Kartel Energi Penyebab Subsidi Tarif Listrik 900 VA Dicabut

Jumat, 16 Juni 2017

GILANGNEWS.com - Pemerintah dinilai gagal mengendalikan kartel energi, sehingga harus mencabut subsidi listrik 900 volt ampere dan mengorbankan 18,7 juta pelanggan PT Perusahaan Listrik Negara (Persero) yang umumnya masyarakat miskin.

“Tarif listrik seharusnya tidak perlu naik kalau pemerintah serius kendalikan spekulan atau kartel energi. Ini bukti kegagalan pemerintah mengendalikan kartel,” kata Anggota Komisi VI DPR RI Bambang Haryo Soekartono, dalam keterangannya, Jumat, 16 Juni 2017.

Dia mengungkapkan, kartel tersebut justru bisa mengendalikan pemerintah melalui Kementerian ESDM karena mereka menguasai 80 persen pasokan listrik PLN sebagai independent power producer (IPP). Adapun, PLN hanya memproduksi 20 persen listrik.

"BUMN seharusnya mengaplikasikan pasal 33 UUD 1945, tetapi ini tidak. Listrik kita umumnya pakai batu bara yang ditambang dari permukaan tanah, tetapi harganya lebih mahal dari negara lain yang tidak punya batu bara,” ungkapnya.

Seperti diketahui, harga listrik di Indonesia US$11 sen/kWh, atau lebih tinggi dari negara sekelas Amerika Serikat (US$3 sen/kWh), Eropa dan Korea Selatan (keduanya US$6 sen/kWh).

Sementara itu, untuk sesama negara Asia, harga listrik di Bangladesh 'hanya' US$3 sen/kWh, Malaysia US$6 sen/kWh, Vietnam US$7 sen/kWh dan Kamboja US$9 sen/kWh.

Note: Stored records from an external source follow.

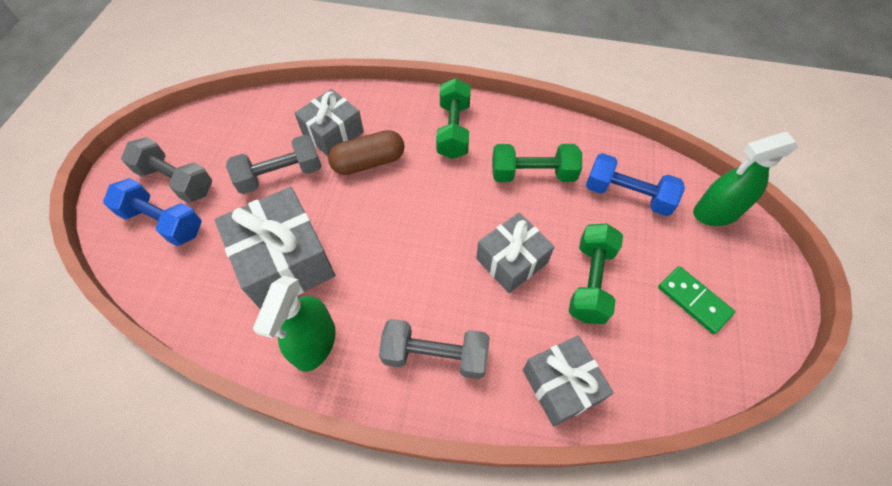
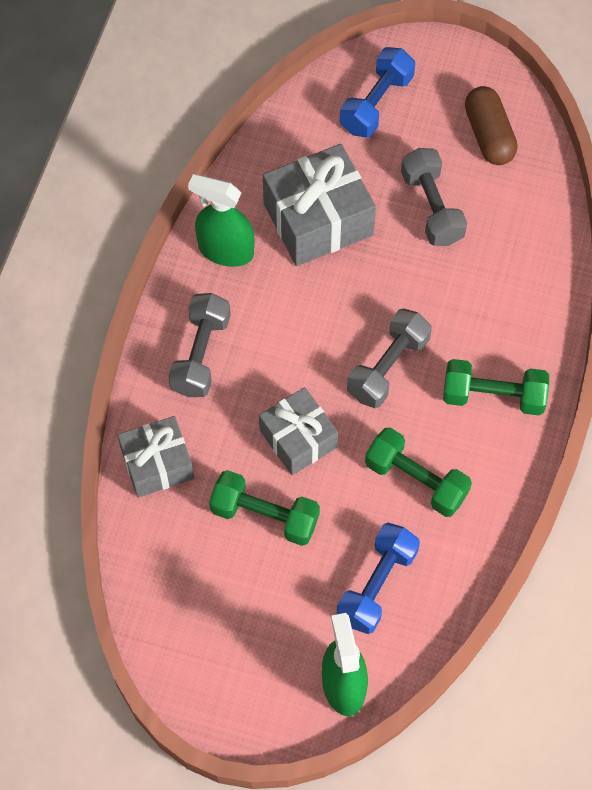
camera: 95 degrees right, 5 degrees up
(176, 181) = (430, 107): grey dumbbell -> grey dumbbell (388, 367)
(333, 133) = (494, 259): grey gift -> none
(368, 162) = (446, 298): brown capsule -> brown capsule (489, 135)
(532, 174) = (416, 480): green dumbbell -> green dumbbell turned 60 degrees counterclockwise
(694, 300) = (231, 619): green domino -> none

Bambang menilai pencabutan subsidi listrik 900 VA ini juga mengakibatkan multiplier effect yang panjang sehingga kelompok masyarakat miskin semakin terpuruk.

Perlu diketahui, pencabutan subsidi listrik juga akan memukul sektor usaha mikro dan kecil seperti penjual bakso. Sebab, jumlah UMK yang menikmati listrik 900 VA sebanyak 50 persen.

Dampak lainnya adalah muncul masalah keamanan, terutama di perkampungan yang belum tersedia penerangan jalan umum oleh PLN. "Jelas, kartel energi menyebabkan harga listrik mahal dan lebih kejam dari kartel pangan. Presiden Jokowi harus berani membenahi masalah ini,” ucap Bambang.